The album’s lead single ‘Missing U’, which was released in August, is a glittering and triumphant opener. A classic Robyn track, lyrically and sonically, with undulating synths and themes of loss and loneliness, but always glazed over with a sense of optimism. Of course, it’s danceable too. Her voice sounds as smooth as ever and it’s truly an impeccable return to form.
Things take a darker turn on ‘Human Being’, with the production sounding instantly more primal. On this track, Robyn demands forgiveness and respect, repeating ‘Baby don’t give up on me now, I’m a human being’, like it’s a mantra. The lyrics epitomise the artist’s internal conflict between wanting to create meaningful art and the desire to reach a wider audience, without the negative consquences of fame, such as the difficulty of separating their artistry from their personal life.
3 songs in, and you’re already on an emotional rollercoaster. ‘Because It’s In The Music’ is shimmering and playful. There seems to be a subtle oriental influence in the production and the strings on this track do a great job of adding even more power and emphasis to her already incredible vocals.
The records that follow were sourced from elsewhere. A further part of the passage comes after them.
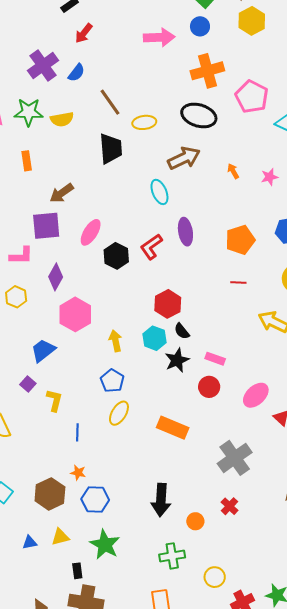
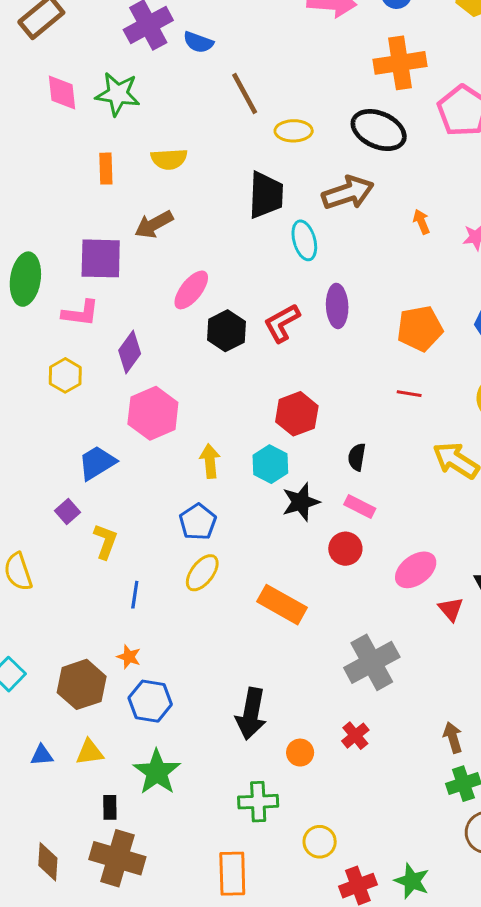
blue semicircle: (76, 73) -> (198, 42), turned 66
yellow semicircle: (62, 119) -> (169, 159), moved
black trapezoid: (111, 149) -> (266, 195), moved
purple square: (46, 226) -> (101, 258), moved
black semicircle: (182, 331) -> (357, 457), moved, turned 42

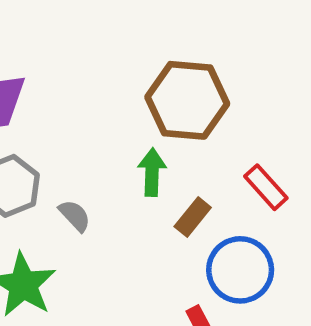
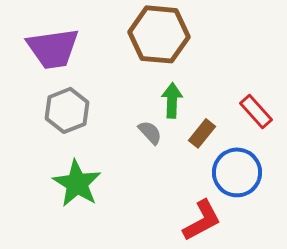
brown hexagon: (187, 100) -> (159, 34), moved
gray semicircle: (75, 216) -> (150, 132), moved

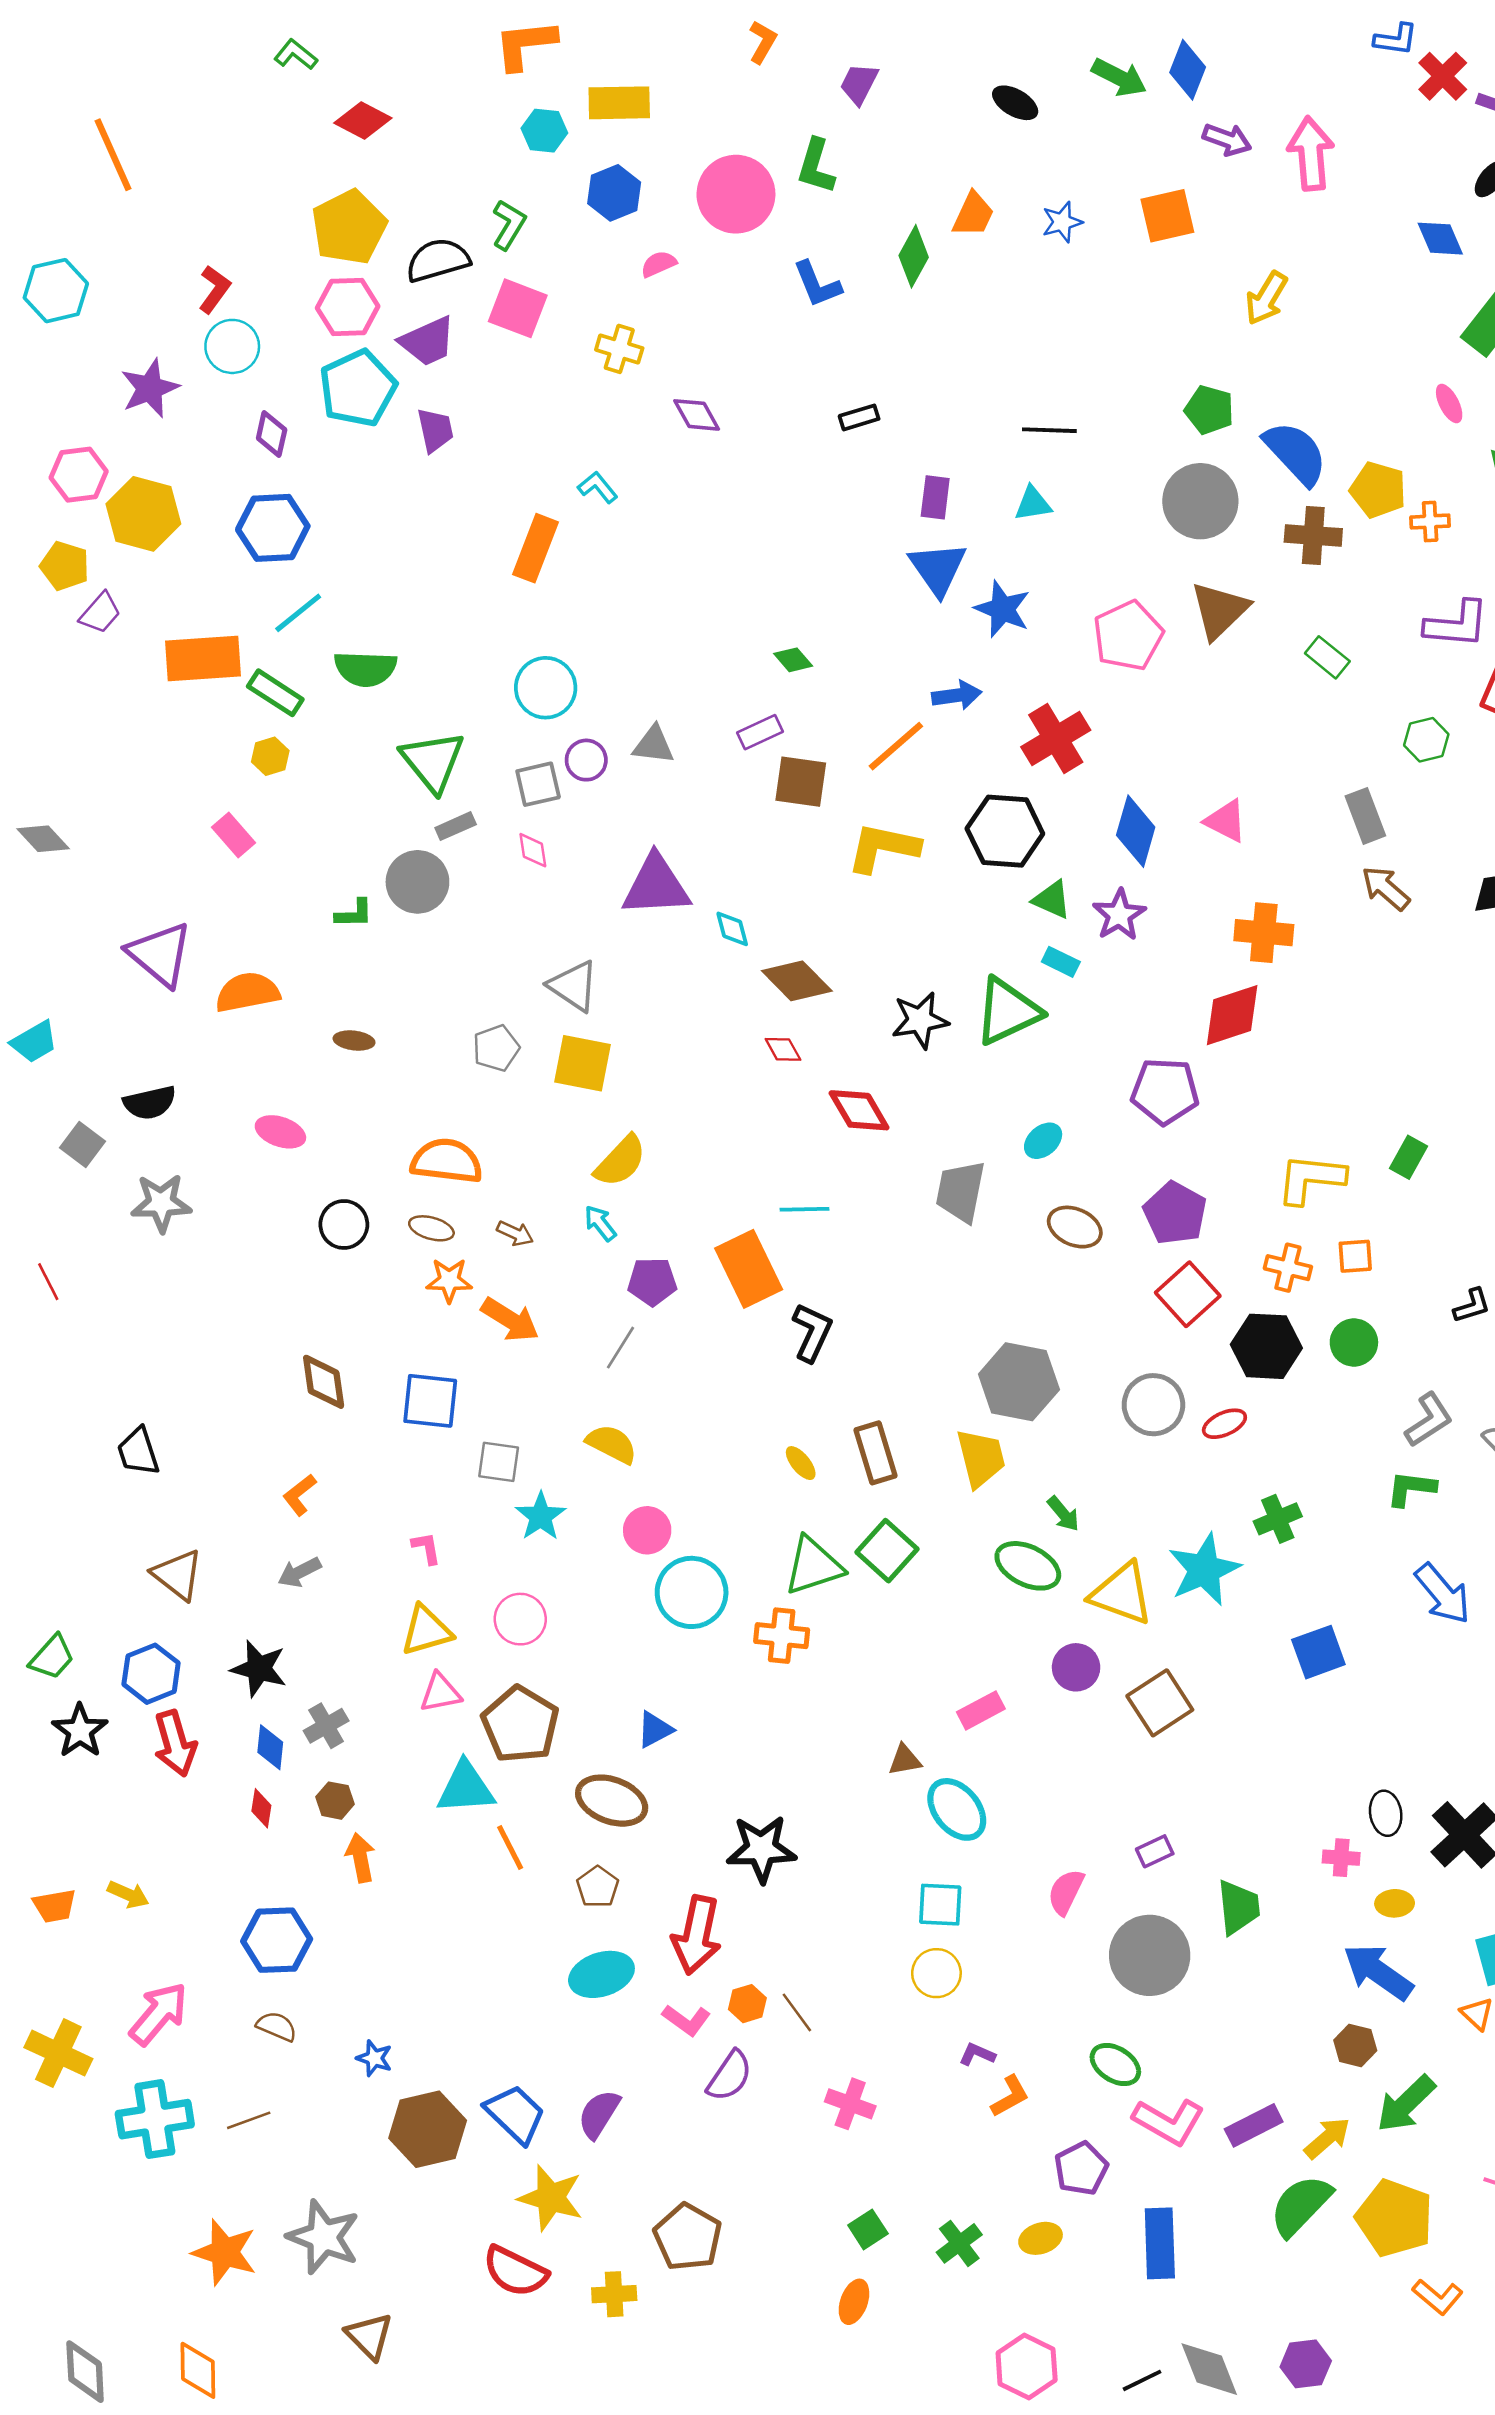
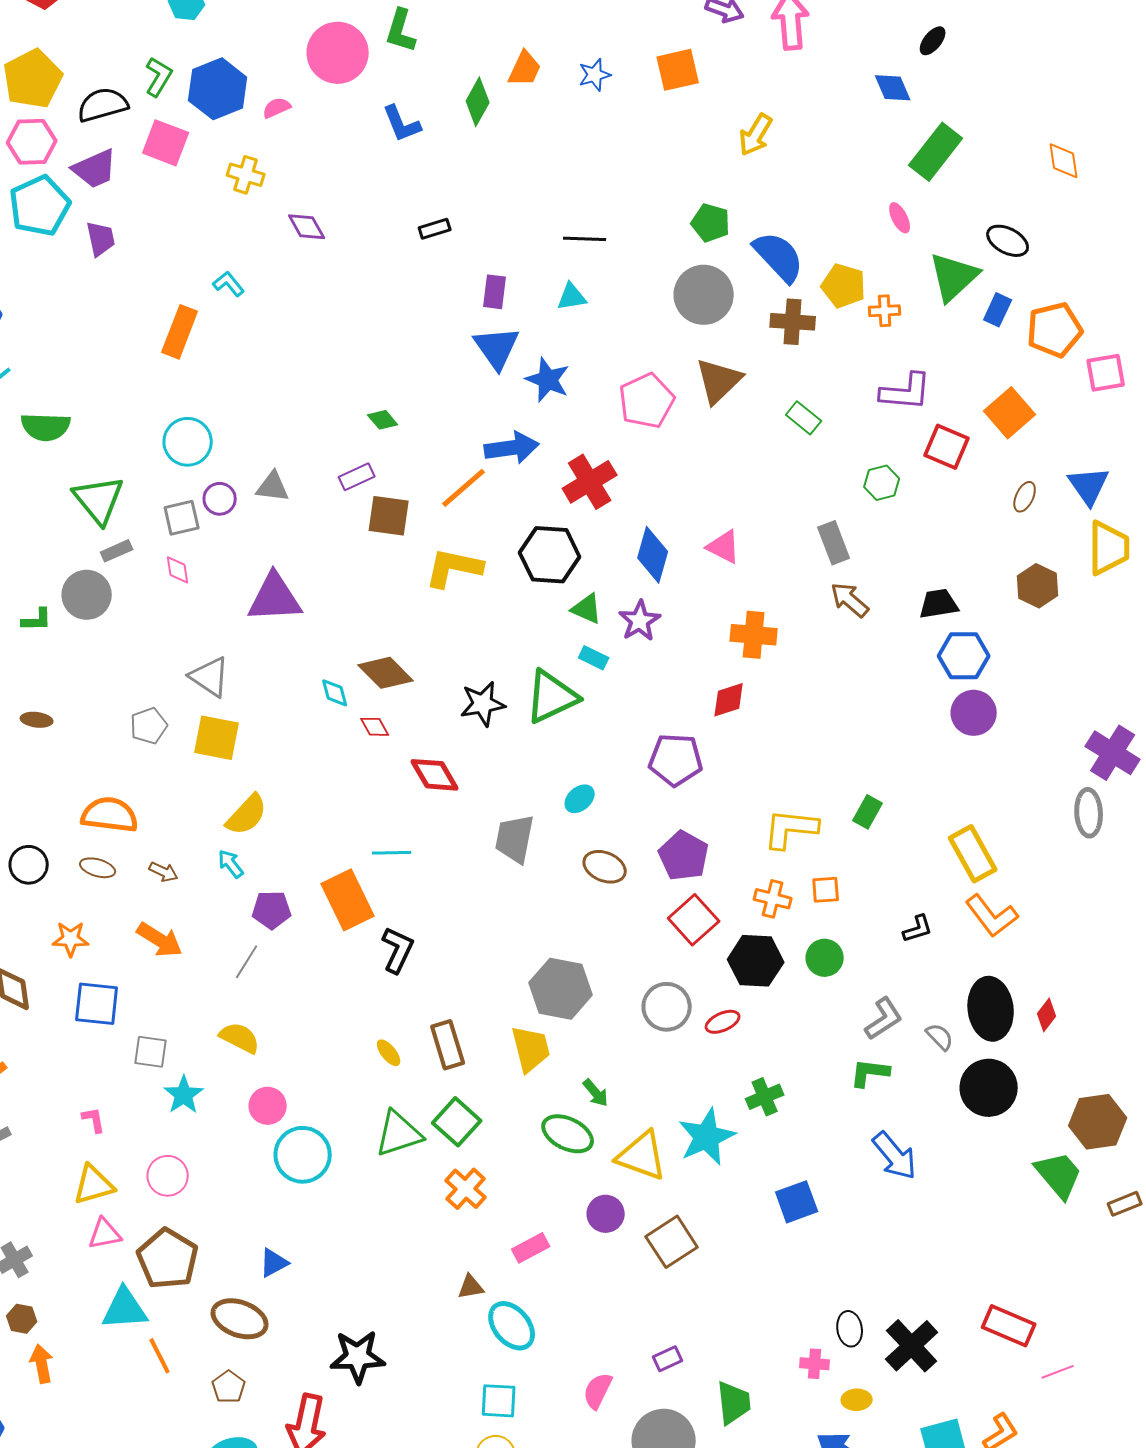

The album does start to lull a little in the middle, until the title track ‘Honey’, which is the second single to be lifted from the record. Whilst it’s not as immediately captivating as ‘Missing U’, it really serves as the heart of the album. The line ‘Come get your honey’ – and the way that she sings it – completely sums up the mood of the whole record. It’s sensual and alluring, but also dark, as though Robyn is acknowledging how empowering it can be to be single and to have the power to attract others. On the flipside, she recognises the darkness that this brings, the loneliness and how easy it can be to fall into a state of desperation.
‘Between the Lines’ is (sonically) very interesting, and it’s refreshing to hear something so upbeat after a string of moody, sensual tracks. The robotic voice that Robyn responds to on this track may be off-putting to some listeners, but it feels fitting given that we’re living in the era of Alexa and Siri, where technology is beginning to listen and talk to us. This is coupled with fears over the growth of artificial intelligence (AI) and our increased reliance on technology in order to have meaningful relationships.
‘Beach 2k20’ creates a wonderful atmosphere, sounding like it’s set on a beach where everything is so polished and manufactured to the point that it’s lost its value. The way she says lines such as ‘It’s right on the beach, it’ll be cool’ in a monotonous tone appears to mock the lifestyles of the rich and famous. The song has a simmering beat that never drops too heavily, with bongo drums that give it a relaxed vibe.
The album concludes with the brilliant ‘Ever Again’, which is brimming with self-confidence. Robyn sounds self-assured, passionately stating ‘Never gonna be broken-hearted ever again, that shit’s out the door’. Like ‘Honey’, it encapsulates the mood of the entire record and demonstrates Robyn’s newfound strength. It’s wonderful to hear her sounding this fresh and the record is absolutely worth the 8 year wait!
‘Honey’ is out now, via Konichiwa Records.